美しい星空を誇る西和賀町を担当する間にかなえたい夢がある。北上支局で仕事を終え、錦秋湖までドライブ。いつか見た映画のシーンに重ね、音楽を流しながら湖面を見つめて空を仰ぐ。今夏に実現させるはずだった。

 ささやかな願いは5月、実現困難な状況となった。斜面崩落の恐れから、同町と北上市を結び、錦秋湖に通じる国道107号の町内区間が通行止めに。復旧時期は見通せず、半年が経過した今も警戒が続く。

 住民生活に根付いた基幹道路だけに、冬の交通確保や産業衰退など地域の不安は大きい。「このまま冬になったら誰も来ない」と寂しげな商店主、「通院するのが不安だ」と嘆く高齢者。長引く通行止めに困り果てる住民の思いに多く接してきた。
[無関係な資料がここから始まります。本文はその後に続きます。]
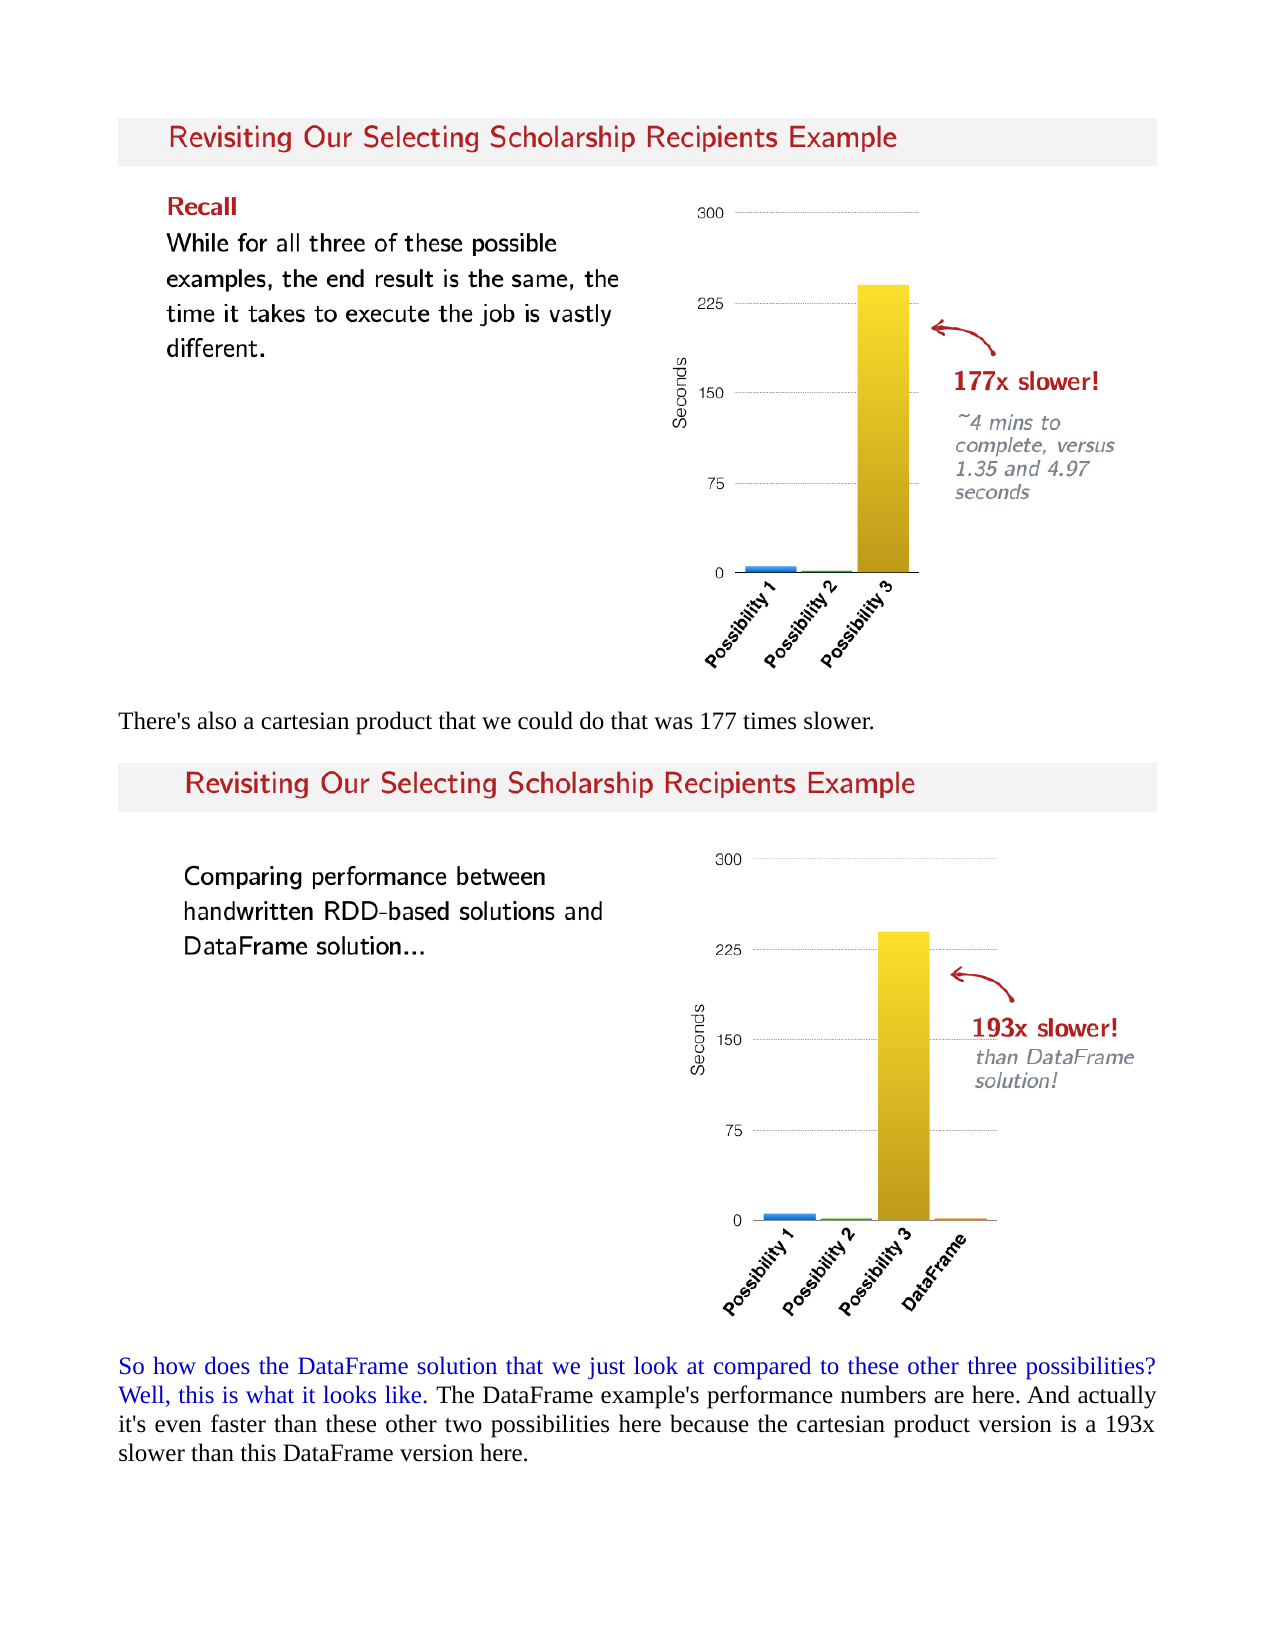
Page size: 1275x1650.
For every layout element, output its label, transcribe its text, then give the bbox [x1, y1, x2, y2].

picture [118, 763, 1157, 1323]
picture [118, 118, 1157, 677]
text There's also a cartesian product that we could do that was 177 times slower. [118, 706, 1157, 734]
text So how does the DataFrame solution that we just look at compared to these other three possibilities? Well, this is what it looks like. The DataFrame example's performance numbers are here. And actually it's even faster than these other two possibilities here because the cartesian product version is a 193x slower than this DataFrame version here. [118, 1351, 1157, 1466]
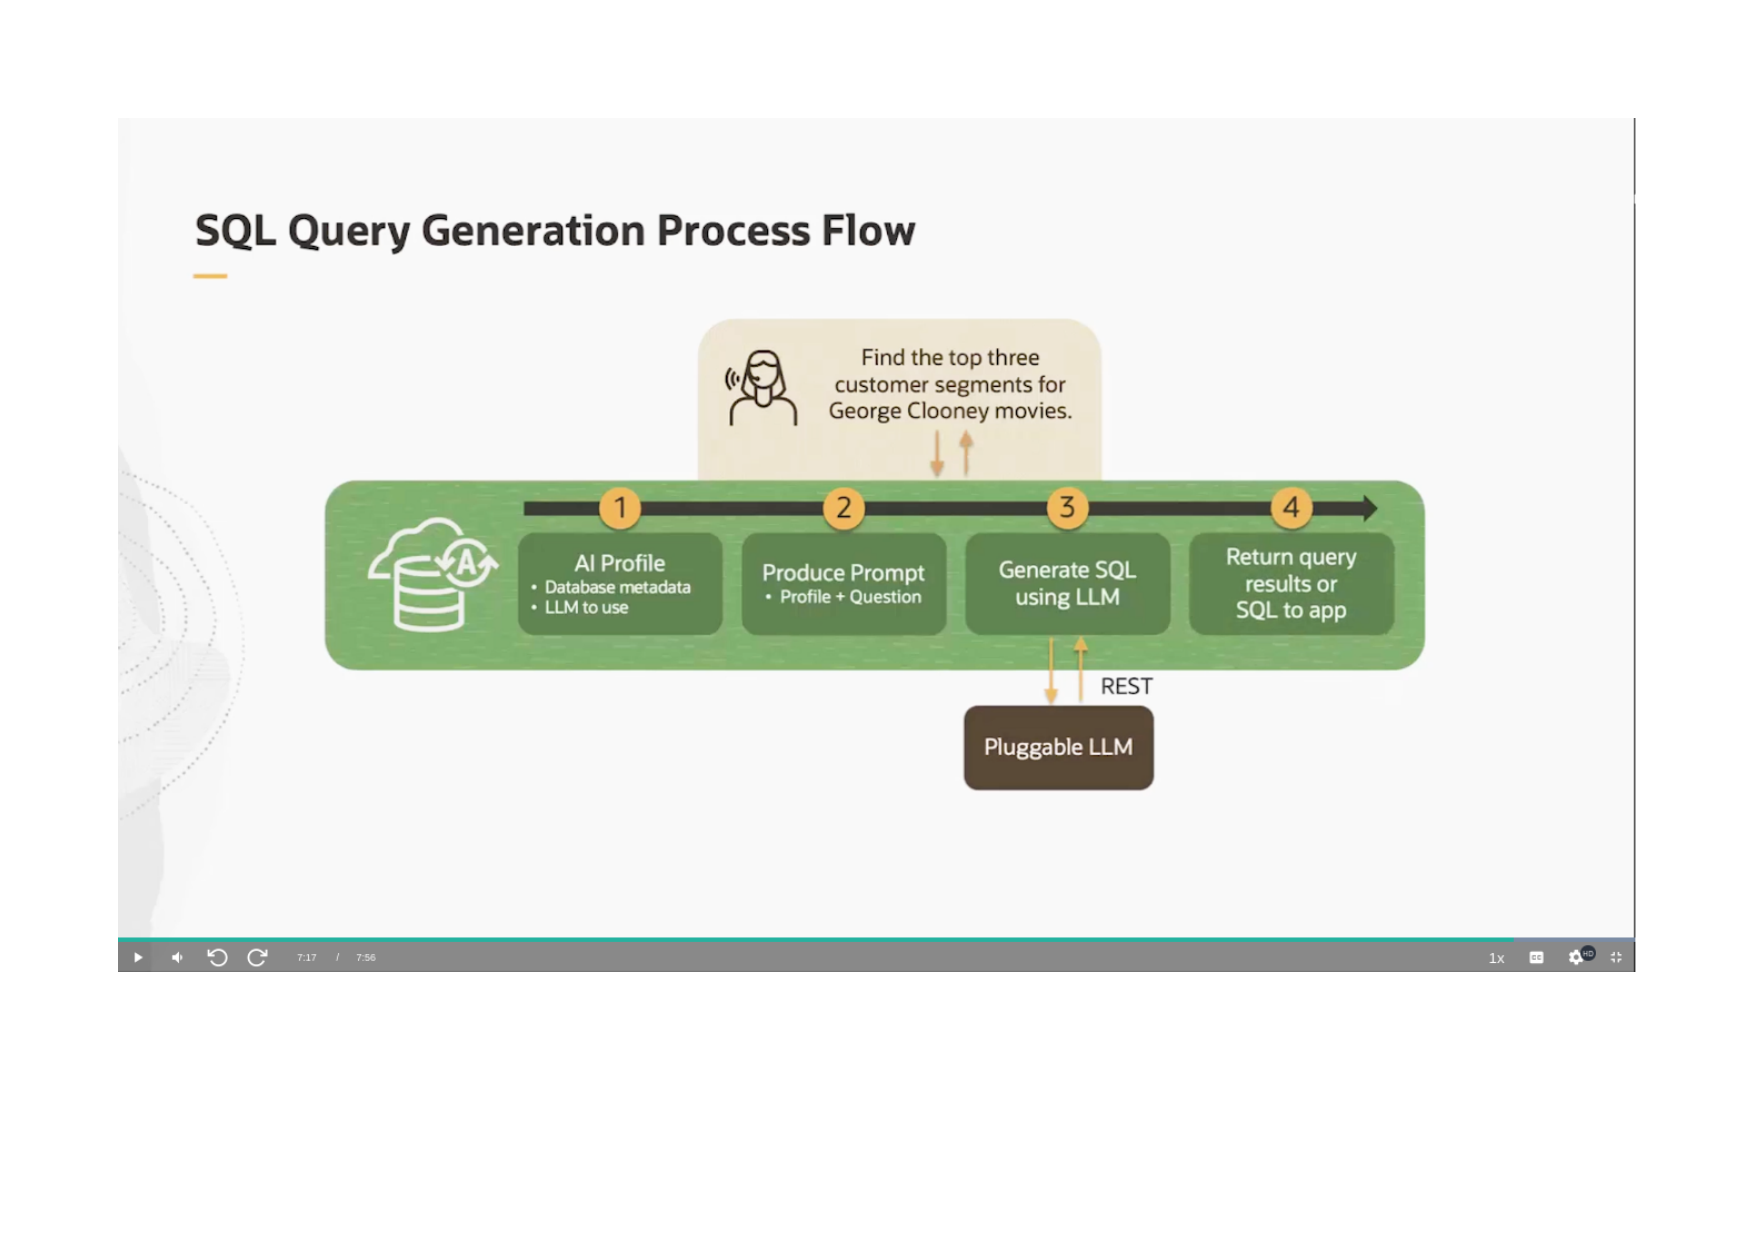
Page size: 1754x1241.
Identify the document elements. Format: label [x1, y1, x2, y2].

 現場では、来冬の応急的な通行再開を目指し、斜面の安全確保と迂回(うかい)路の整備が進む。区間の抜本的な改良整備に向けた要望活動も加速し、復旧への歩みは着実に進んでいる。それでも道のりは長い。

 自分の小さな夢の雰囲気だけでも味わおうと、晩秋の夜、友人と107号沿いの道の駅錦秋湖まで向かった。ここから先は行き止まり。閑散とした駐車場は、誰かを待っているかのようにも見えた。この道の復活を見届けたい。そんな思いがこみ上げた。